:: Provided records

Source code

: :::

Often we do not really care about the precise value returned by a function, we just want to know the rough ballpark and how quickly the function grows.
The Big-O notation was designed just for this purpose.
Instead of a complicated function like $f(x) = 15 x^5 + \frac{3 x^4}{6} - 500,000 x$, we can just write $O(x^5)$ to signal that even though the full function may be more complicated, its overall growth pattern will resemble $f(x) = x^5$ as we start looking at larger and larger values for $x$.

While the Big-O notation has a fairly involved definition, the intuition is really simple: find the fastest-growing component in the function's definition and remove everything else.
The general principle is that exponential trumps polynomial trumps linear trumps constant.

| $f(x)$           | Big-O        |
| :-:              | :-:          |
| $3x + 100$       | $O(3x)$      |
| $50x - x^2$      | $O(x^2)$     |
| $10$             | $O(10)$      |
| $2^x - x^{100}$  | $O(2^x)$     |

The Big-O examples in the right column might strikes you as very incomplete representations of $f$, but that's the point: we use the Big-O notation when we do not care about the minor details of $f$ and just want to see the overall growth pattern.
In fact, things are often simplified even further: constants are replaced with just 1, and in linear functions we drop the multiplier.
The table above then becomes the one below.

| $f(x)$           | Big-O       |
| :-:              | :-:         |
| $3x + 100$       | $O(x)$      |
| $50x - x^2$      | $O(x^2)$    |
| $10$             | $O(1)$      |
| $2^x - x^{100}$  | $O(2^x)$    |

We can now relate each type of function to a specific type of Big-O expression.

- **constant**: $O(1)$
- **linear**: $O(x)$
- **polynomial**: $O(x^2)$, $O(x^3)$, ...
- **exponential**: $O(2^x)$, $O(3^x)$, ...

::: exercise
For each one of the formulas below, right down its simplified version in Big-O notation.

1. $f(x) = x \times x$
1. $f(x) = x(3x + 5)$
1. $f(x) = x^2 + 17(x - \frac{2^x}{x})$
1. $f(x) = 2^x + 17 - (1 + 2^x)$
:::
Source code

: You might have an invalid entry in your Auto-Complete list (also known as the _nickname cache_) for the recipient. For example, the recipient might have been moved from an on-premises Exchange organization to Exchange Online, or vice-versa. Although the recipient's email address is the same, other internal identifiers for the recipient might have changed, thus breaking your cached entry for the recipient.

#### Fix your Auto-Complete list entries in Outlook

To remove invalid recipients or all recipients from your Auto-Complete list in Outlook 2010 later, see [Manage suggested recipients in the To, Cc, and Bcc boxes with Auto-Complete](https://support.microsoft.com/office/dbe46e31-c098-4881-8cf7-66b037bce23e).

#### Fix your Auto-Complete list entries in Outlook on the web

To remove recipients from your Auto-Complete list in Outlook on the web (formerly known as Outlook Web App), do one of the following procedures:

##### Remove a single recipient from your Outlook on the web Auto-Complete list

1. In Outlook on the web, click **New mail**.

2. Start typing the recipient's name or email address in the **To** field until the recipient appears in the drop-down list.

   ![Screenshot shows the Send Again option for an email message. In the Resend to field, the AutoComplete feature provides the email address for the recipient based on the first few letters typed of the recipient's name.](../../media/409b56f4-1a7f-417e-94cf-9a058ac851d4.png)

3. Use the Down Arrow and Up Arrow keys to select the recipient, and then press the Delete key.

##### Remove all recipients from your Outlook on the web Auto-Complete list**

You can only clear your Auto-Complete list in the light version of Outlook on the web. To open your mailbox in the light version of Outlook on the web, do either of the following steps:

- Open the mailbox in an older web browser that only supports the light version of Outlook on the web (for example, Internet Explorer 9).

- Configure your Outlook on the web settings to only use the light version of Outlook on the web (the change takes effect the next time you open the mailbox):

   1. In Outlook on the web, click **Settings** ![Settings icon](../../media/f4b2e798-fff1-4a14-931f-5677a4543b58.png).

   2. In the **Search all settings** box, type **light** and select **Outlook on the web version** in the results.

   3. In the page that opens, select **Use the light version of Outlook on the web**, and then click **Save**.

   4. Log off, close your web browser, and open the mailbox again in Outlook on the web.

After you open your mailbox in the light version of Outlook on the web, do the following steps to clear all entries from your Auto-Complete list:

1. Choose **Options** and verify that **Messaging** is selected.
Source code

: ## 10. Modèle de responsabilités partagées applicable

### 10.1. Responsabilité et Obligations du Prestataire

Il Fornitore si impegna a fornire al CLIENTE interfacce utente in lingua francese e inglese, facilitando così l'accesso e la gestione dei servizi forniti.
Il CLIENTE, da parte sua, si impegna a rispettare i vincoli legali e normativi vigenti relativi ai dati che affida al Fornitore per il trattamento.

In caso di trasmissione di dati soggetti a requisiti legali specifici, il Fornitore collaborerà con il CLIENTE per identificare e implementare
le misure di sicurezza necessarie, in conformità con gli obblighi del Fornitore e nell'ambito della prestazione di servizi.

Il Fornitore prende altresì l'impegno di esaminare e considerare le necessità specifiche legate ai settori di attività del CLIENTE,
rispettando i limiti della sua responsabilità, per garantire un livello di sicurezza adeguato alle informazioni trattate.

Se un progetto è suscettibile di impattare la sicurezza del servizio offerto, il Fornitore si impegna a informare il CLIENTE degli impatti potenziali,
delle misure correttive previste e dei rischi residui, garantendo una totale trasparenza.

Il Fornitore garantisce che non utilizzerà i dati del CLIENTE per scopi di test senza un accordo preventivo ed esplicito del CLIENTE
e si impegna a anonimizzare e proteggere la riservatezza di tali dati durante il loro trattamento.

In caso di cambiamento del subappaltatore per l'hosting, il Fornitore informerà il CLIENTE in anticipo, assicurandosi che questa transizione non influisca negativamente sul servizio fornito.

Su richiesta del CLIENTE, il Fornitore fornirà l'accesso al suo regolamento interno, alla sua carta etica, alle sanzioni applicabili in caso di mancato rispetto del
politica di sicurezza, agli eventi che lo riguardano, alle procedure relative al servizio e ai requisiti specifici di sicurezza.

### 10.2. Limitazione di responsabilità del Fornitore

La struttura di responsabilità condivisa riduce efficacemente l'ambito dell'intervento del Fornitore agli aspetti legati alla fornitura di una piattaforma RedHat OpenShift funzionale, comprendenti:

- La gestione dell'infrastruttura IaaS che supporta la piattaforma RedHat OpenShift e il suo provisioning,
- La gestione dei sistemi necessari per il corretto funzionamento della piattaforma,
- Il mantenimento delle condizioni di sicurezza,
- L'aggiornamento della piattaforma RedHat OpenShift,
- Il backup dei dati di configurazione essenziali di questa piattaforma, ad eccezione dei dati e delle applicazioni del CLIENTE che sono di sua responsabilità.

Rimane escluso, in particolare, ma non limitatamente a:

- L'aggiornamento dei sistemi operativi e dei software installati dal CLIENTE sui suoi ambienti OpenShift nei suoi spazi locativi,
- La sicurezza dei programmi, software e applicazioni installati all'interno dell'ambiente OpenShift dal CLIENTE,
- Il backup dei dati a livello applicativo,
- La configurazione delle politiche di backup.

::::

— What this task involves —
Return each line of the source text in the entries above, character for character, without changing anything.

— Output of the task —
Source code

: :::

Often we do not really care about the precise value returned by a function, we just want to know the rough ballpark and how quickly the function grows.
The Big-O notation was designed just for this purpose.
Instead of a complicated function like $f(x) = 15 x^5 + \frac{3 x^4}{6} - 500,000 x$, we can just write $O(x^5)$ to signal that even though the full function may be more complicated, its overall growth pattern will resemble $f(x) = x^5$ as we start looking at larger and larger values for $x$.

While the Big-O notation has a fairly involved definition, the intuition is really simple: find the fastest-growing component in the function's definition and remove everything else.
The general principle is that exponential trumps polynomial trumps linear trumps constant.

| $f(x)$           | Big-O        |
| :-:              | :-:          |
| $3x + 100$       | $O(3x)$      |
| $50x - x^2$      | $O(x^2)$     |
| $10$             | $O(10)$      |
| $2^x - x^{100}$  | $O(2^x)$     |

The Big-O examples in the right column might strikes you as very incomplete representations of $f$, but that's the point: we use the Big-O notation when we do not care about the minor details of $f$ and just want to see the overall growth pattern.
In fact, things are often simplified even further: constants are replaced with just 1, and in linear functions we drop the multiplier.
The table above then becomes the one below.

| $f(x)$           | Big-O       |
| :-:              | :-:         |
| $3x + 100$       | $O(x)$      |
| $50x - x^2$      | $O(x^2)$    |
| $10$             | $O(1)$      |
| $2^x - x^{100}$  | $O(2^x)$    |

We can now relate each type of function to a specific type of Big-O expression.

- **constant**: $O(1)$
- **linear**: $O(x)$
- **polynomial**: $O(x^2)$, $O(x^3)$, ...
- **exponential**: $O(2^x)$, $O(3^x)$, ...

::: exercise
For each one of the formulas below, right down its simplified version in Big-O notation.

1. $f(x) = x \times x$
1. $f(x) = x(3x + 5)$
1. $f(x) = x^2 + 17(x - \frac{2^x}{x})$
1. $f(x) = 2^x + 17 - (1 + 2^x)$
:::
Source code

: You might have an invalid entry in your Auto-Complete list (also known as the _nickname cache_) for the recipient. For example, the recipient might have been moved from an on-premises Exchange organization to Exchange Online, or vice-versa. Although the recipient's email address is the same, other internal identifiers for the recipient might have changed, thus breaking your cached entry for the recipient.

#### Fix your Auto-Complete list entries in Outlook

To remove invalid recipients or all recipients from your Auto-Complete list in Outlook 2010 later, see [Manage suggested recipients in the To, Cc, and Bcc boxes with Auto-Complete](https://support.microsoft.com/office/dbe46e31-c098-4881-8cf7-66b037bce23e).

#### Fix your Auto-Complete list entries in Outlook on the web

To remove recipients from your Auto-Complete list in Outlook on the web (formerly known as Outlook Web App), do one of the following procedures:

##### Remove a single recipient from your Outlook on the web Auto-Complete list

1. In Outlook on the web, click **New mail**.

2. Start typing the recipient's name or email address in the **To** field until the recipient appears in the drop-down list.

   ![Screenshot shows the Send Again option for an email message. In the Resend to field, the AutoComplete feature provides the email address for the recipient based on the first few letters typed of the recipient's name.](../../media/409b56f4-1a7f-417e-94cf-9a058ac851d4.png)

3. Use the Down Arrow and Up Arrow keys to select the recipient, and then press the Delete key.

##### Remove all recipients from your Outlook on the web Auto-Complete list**

You can only clear your Auto-Complete list in the light version of Outlook on the web. To open your mailbox in the light version of Outlook on the web, do either of the following steps:

- Open the mailbox in an older web browser that only supports the light version of Outlook on the web (for example, Internet Explorer 9).

- Configure your Outlook on the web settings to only use the light version of Outlook on the web (the change takes effect the next time you open the mailbox):

   1. In Outlook on the web, click **Settings** ![Settings icon](../../media/f4b2e798-fff1-4a14-931f-5677a4543b58.png).

   2. In the **Search all settings** box, type **light** and select **Outlook on the web version** in the results.

   3. In the page that opens, select **Use the light version of Outlook on the web**, and then click **Save**.

   4. Log off, close your web browser, and open the mailbox again in Outlook on the web.

After you open your mailbox in the light version of Outlook on the web, do the following steps to clear all entries from your Auto-Complete list:

1. Choose **Options** and verify that **Messaging** is selected.
Source code

: ## 10. Modèle de responsabilités partagées applicable

### 10.1. Responsabilité et Obligations du Prestataire

Il Fornitore si impegna a fornire al CLIENTE interfacce utente in lingua francese e inglese, facilitando così l'accesso e la gestione dei servizi forniti.
Il CLIENTE, da parte sua, si impegna a rispettare i vincoli legali e normativi vigenti relativi ai dati che affida al Fornitore per il trattamento.

In caso di trasmissione di dati soggetti a requisiti legali specifici, il Fornitore collaborerà con il CLIENTE per identificare e implementare
le misure di sicurezza necessarie, in conformità con gli obblighi del Fornitore e nell'ambito della prestazione di servizi.

Il Fornitore prende altresì l'impegno di esaminare e considerare le necessità specifiche legate ai settori di attività del CLIENTE,
rispettando i limiti della sua responsabilità, per garantire un livello di sicurezza adeguato alle informazioni trattate.

Se un progetto è suscettibile di impattare la sicurezza del servizio offerto, il Fornitore si impegna a informare il CLIENTE degli impatti potenziali,
delle misure correttive previste e dei rischi residui, garantendo una totale trasparenza.

Il Fornitore garantisce che non utilizzerà i dati del CLIENTE per scopi di test senza un accordo preventivo ed esplicito del CLIENTE
e si impegna a anonimizzare e proteggere la riservatezza di tali dati durante il loro trattamento.

In caso di cambiamento del subappaltatore per l'hosting, il Fornitore informerà il CLIENTE in anticipo, assicurandosi che questa transizione non influisca negativamente sul servizio fornito.

Su richiesta del CLIENTE, il Fornitore fornirà l'accesso al suo regolamento interno, alla sua carta etica, alle sanzioni applicabili in caso di mancato rispetto del
politica di sicurezza, agli eventi che lo riguardano, alle procedure relative al servizio e ai requisiti specifici di sicurezza.

### 10.2. Limitazione di responsabilità del Fornitore

La struttura di responsabilità condivisa riduce efficacemente l'ambito dell'intervento del Fornitore agli aspetti legati alla fornitura di una piattaforma RedHat OpenShift funzionale, comprendenti:

- La gestione dell'infrastruttura IaaS che supporta la piattaforma RedHat OpenShift e il suo provisioning,
- La gestione dei sistemi necessari per il corretto funzionamento della piattaforma,
- Il mantenimento delle condizioni di sicurezza,
- L'aggiornamento della piattaforma RedHat OpenShift,
- Il backup dei dati di configurazione essenziali di questa piattaforma, ad eccezione dei dati e delle applicazioni del CLIENTE che sono di sua responsabilità.

Rimane escluso, in particolare, ma non limitatamente a:

- L'aggiornamento dei sistemi operativi e dei software installati dal CLIENTE sui suoi ambienti OpenShift nei suoi spazi locativi,
- La sicurezza dei programmi, software e applicazioni installati all'interno dell'ambiente OpenShift dal CLIENTE,
- Il backup dei dati a livello applicativo,
- La configurazione delle politiche di backup.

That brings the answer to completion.